**Objective**
Count the lines in the material below that contain the string "Minas", matching case exactly. Reply with the number only.

**Information provided**
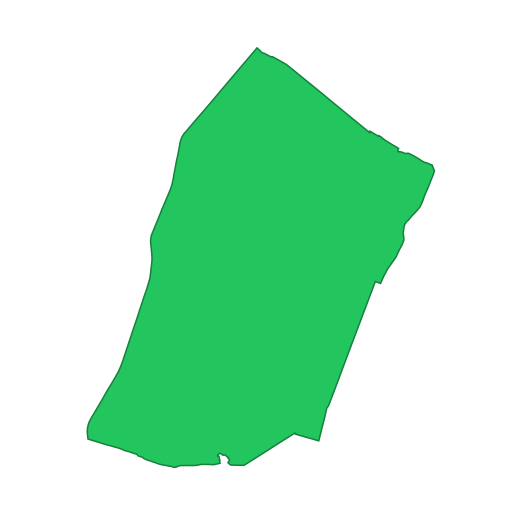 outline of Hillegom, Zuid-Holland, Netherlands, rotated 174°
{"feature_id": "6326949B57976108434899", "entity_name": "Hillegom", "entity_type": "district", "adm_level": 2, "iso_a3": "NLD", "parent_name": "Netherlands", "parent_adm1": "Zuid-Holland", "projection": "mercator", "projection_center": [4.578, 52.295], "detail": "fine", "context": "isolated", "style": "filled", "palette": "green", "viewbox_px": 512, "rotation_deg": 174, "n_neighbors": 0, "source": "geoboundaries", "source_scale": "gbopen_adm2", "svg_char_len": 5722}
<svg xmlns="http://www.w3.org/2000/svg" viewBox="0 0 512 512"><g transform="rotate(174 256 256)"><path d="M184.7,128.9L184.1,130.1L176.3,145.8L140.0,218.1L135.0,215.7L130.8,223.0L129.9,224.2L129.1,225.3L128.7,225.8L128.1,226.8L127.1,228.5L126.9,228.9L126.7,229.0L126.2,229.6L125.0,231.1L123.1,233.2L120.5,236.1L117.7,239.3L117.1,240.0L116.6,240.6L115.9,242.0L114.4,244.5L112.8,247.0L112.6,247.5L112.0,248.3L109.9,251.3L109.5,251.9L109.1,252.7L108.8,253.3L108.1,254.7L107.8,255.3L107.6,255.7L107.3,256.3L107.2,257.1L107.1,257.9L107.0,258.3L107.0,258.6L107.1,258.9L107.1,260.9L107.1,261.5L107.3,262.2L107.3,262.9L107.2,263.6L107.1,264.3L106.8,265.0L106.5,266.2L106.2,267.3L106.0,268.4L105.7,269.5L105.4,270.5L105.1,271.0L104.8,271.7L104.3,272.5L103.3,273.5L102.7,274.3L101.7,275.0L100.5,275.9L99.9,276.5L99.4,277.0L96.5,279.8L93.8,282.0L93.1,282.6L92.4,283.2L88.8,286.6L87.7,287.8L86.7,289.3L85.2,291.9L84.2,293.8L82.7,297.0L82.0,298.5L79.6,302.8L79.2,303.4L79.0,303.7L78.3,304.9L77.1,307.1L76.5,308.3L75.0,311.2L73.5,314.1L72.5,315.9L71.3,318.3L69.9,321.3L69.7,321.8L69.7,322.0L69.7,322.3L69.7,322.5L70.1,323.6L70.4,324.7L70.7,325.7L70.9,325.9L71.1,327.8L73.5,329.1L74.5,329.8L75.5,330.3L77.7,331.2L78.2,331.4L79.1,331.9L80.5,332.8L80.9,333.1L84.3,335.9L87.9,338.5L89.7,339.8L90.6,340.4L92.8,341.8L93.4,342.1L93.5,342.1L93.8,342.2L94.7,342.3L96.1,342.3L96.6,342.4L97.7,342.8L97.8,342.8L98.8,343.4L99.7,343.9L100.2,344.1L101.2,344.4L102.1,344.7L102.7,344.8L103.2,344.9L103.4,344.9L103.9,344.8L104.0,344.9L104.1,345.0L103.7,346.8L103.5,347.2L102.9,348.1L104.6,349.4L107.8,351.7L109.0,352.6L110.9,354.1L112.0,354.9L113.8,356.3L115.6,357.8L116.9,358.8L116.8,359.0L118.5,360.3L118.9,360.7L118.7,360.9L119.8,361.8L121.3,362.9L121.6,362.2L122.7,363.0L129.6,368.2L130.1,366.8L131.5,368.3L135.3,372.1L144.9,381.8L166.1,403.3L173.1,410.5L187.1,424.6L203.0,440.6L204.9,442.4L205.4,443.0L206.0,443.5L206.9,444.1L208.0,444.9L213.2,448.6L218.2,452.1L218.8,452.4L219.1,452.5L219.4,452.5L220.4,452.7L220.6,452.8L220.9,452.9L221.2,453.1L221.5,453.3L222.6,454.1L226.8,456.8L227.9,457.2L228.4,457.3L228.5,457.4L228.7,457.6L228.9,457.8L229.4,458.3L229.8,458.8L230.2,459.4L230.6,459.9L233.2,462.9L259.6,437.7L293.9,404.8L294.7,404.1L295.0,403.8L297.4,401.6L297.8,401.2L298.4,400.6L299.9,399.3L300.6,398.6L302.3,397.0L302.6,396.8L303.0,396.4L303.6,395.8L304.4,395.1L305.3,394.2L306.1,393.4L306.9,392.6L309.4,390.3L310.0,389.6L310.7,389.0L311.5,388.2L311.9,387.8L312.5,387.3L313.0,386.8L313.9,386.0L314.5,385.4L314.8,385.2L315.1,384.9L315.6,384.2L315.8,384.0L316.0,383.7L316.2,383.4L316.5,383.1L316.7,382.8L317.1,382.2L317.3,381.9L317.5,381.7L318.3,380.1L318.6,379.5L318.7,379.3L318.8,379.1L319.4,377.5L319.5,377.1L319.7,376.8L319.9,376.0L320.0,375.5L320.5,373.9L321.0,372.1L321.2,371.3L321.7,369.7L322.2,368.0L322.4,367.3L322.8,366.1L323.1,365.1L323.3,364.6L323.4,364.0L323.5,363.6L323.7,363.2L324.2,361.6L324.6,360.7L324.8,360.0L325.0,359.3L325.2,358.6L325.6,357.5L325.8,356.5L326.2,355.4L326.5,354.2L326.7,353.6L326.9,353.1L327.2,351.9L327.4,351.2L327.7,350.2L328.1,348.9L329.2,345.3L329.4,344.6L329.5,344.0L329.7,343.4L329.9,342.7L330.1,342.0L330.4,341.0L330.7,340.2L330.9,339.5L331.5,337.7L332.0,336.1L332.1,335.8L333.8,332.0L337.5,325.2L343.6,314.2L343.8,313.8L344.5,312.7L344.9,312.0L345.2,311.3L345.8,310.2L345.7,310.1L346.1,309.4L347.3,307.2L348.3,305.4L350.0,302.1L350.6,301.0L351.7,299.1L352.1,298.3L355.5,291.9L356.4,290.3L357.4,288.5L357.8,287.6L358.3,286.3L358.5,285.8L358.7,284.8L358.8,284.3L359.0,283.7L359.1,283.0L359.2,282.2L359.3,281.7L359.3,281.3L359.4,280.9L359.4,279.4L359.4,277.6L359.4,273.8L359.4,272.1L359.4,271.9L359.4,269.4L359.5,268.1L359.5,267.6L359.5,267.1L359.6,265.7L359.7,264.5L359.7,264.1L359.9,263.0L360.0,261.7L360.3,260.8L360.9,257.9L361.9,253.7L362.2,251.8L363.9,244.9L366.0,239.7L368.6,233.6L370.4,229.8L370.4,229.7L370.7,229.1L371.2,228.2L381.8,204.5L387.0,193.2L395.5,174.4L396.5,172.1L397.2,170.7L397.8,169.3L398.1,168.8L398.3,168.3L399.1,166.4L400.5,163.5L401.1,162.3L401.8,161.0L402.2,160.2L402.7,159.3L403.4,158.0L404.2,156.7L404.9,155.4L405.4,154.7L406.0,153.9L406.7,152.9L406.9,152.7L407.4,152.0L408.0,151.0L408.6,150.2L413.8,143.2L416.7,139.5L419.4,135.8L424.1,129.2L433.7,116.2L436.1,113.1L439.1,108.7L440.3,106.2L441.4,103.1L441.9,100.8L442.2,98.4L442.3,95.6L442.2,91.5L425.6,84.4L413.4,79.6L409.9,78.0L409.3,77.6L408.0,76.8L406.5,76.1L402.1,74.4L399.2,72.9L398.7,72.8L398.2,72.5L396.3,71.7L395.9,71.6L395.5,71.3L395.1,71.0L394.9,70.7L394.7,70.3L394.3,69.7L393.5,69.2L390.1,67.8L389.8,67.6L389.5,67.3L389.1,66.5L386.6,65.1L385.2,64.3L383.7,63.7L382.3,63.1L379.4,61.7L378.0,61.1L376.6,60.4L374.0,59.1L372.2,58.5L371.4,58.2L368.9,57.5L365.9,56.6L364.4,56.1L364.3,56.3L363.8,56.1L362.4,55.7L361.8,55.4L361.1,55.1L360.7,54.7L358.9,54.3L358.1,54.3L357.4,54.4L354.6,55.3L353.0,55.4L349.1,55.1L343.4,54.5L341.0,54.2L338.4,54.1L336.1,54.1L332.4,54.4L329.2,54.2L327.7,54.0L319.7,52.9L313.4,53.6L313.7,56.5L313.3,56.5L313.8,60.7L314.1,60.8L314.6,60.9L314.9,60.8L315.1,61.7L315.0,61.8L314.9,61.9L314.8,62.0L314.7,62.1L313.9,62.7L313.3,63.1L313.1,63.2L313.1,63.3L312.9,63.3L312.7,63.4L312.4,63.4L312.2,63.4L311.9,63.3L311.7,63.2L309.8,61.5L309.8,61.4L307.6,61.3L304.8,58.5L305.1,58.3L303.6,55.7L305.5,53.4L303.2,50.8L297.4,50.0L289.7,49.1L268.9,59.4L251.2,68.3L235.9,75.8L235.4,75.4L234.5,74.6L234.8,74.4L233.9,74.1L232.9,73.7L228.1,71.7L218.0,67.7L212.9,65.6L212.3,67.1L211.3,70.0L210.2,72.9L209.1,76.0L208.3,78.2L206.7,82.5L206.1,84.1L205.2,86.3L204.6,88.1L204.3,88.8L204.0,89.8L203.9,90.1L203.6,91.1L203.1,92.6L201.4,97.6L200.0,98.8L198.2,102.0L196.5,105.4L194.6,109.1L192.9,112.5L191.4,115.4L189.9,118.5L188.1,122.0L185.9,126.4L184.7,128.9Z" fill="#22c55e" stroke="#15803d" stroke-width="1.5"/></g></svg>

...

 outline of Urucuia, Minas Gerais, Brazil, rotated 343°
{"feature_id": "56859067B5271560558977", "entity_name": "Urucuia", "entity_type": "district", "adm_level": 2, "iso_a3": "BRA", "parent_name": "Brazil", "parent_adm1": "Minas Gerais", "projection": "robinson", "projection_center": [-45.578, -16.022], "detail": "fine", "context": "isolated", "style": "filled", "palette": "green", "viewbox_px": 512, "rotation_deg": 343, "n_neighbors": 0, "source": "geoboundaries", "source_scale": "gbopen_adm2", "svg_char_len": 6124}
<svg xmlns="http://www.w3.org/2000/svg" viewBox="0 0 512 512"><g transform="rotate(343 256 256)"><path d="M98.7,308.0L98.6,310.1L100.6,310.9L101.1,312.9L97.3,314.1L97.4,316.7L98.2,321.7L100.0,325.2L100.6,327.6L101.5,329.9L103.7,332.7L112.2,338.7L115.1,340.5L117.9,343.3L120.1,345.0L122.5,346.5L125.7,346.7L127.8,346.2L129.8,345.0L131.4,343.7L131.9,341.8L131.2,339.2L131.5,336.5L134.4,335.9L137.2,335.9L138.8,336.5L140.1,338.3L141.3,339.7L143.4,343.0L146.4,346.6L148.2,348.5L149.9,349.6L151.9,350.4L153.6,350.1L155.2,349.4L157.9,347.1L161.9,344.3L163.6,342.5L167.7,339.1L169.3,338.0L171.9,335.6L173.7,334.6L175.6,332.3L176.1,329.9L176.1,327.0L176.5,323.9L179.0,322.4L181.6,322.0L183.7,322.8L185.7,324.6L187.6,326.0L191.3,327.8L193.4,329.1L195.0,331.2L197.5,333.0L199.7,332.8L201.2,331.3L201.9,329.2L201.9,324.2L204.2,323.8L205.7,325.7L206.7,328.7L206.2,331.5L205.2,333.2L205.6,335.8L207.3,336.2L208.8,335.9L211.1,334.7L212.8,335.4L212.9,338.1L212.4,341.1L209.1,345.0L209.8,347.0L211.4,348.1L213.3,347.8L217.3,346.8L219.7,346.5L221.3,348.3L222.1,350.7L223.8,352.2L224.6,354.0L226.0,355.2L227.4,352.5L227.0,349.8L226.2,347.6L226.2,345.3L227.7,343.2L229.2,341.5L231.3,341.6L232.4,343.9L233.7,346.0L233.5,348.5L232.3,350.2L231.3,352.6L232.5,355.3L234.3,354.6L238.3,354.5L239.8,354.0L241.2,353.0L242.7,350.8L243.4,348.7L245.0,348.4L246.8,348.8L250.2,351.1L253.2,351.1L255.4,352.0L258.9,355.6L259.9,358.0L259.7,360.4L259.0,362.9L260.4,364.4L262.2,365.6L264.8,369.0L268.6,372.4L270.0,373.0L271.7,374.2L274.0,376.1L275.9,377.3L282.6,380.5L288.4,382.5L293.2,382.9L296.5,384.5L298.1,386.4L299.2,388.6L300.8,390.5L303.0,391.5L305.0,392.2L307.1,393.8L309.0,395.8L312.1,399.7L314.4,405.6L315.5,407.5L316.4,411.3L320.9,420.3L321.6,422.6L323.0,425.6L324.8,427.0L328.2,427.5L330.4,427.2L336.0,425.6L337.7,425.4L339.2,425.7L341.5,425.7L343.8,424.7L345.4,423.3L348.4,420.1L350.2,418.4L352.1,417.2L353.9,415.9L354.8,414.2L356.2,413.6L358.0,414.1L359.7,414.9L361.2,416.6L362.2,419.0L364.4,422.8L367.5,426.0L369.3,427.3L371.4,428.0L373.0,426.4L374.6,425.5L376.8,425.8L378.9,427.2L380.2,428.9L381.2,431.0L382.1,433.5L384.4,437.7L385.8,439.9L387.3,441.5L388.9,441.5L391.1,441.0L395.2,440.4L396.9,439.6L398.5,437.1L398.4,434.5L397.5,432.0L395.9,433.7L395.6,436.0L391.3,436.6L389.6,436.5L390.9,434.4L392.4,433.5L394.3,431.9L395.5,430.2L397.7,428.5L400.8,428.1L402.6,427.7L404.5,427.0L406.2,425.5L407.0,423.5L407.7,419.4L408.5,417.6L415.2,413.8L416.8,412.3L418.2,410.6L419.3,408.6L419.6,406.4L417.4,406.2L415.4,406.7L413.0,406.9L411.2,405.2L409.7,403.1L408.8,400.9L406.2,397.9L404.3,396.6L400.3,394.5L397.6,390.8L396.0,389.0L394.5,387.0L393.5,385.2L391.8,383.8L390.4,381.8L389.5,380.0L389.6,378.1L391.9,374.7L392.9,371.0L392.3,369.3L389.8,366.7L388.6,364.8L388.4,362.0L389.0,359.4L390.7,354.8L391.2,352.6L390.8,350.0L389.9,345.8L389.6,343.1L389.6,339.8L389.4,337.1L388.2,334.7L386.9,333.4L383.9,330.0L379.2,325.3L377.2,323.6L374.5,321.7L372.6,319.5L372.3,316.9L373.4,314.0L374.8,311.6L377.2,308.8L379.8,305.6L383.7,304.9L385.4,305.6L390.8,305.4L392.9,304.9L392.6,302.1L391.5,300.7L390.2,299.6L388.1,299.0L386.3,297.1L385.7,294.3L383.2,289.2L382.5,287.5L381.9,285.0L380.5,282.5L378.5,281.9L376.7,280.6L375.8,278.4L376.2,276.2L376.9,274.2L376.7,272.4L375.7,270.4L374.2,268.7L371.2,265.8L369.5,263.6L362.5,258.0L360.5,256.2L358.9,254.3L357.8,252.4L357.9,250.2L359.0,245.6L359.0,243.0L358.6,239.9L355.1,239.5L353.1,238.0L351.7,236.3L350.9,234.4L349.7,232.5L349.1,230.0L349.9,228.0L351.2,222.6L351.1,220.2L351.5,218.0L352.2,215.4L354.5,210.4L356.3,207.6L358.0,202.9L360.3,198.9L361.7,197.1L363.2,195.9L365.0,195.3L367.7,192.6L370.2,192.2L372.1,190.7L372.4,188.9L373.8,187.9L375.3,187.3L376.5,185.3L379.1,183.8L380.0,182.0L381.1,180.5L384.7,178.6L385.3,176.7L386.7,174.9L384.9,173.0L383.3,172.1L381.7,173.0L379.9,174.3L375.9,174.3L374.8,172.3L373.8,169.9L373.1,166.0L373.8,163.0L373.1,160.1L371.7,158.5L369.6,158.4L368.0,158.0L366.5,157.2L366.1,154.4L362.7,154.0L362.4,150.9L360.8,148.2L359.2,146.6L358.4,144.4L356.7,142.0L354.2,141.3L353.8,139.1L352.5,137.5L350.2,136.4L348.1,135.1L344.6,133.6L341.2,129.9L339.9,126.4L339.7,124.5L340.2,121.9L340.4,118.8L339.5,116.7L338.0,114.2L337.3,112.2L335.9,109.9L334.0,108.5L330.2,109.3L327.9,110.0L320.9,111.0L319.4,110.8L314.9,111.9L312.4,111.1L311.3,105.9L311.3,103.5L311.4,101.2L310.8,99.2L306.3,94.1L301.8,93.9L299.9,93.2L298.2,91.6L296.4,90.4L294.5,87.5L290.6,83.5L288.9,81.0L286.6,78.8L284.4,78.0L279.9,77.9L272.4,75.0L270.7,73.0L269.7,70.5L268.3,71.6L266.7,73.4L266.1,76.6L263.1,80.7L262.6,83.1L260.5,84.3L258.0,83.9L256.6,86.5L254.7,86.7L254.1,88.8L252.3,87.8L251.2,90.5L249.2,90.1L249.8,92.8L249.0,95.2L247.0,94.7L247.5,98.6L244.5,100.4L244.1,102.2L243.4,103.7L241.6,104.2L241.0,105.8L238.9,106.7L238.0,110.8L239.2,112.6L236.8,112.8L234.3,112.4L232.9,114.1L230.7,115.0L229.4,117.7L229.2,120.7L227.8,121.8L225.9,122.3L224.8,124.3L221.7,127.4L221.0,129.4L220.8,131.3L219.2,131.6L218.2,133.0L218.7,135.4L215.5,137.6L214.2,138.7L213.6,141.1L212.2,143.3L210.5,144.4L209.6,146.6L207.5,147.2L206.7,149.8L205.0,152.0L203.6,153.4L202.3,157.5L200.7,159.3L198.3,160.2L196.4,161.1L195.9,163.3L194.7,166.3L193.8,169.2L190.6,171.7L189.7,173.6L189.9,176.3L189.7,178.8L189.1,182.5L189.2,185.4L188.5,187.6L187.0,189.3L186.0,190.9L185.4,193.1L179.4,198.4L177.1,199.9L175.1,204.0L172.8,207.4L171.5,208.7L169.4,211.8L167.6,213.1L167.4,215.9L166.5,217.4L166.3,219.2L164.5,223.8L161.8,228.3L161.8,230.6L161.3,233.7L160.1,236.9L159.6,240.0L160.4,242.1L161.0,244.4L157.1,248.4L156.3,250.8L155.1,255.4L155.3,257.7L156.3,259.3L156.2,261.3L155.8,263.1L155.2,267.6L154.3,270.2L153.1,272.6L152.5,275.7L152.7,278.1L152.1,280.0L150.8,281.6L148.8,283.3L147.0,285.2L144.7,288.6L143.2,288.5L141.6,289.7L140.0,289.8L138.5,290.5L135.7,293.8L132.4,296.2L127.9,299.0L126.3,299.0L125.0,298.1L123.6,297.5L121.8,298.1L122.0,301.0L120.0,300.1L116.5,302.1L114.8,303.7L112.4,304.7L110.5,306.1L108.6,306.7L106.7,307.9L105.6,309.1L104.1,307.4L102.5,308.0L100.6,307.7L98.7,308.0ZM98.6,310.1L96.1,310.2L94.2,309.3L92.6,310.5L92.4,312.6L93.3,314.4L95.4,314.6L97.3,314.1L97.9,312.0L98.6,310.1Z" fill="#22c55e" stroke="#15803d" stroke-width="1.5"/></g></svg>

**Full output**
2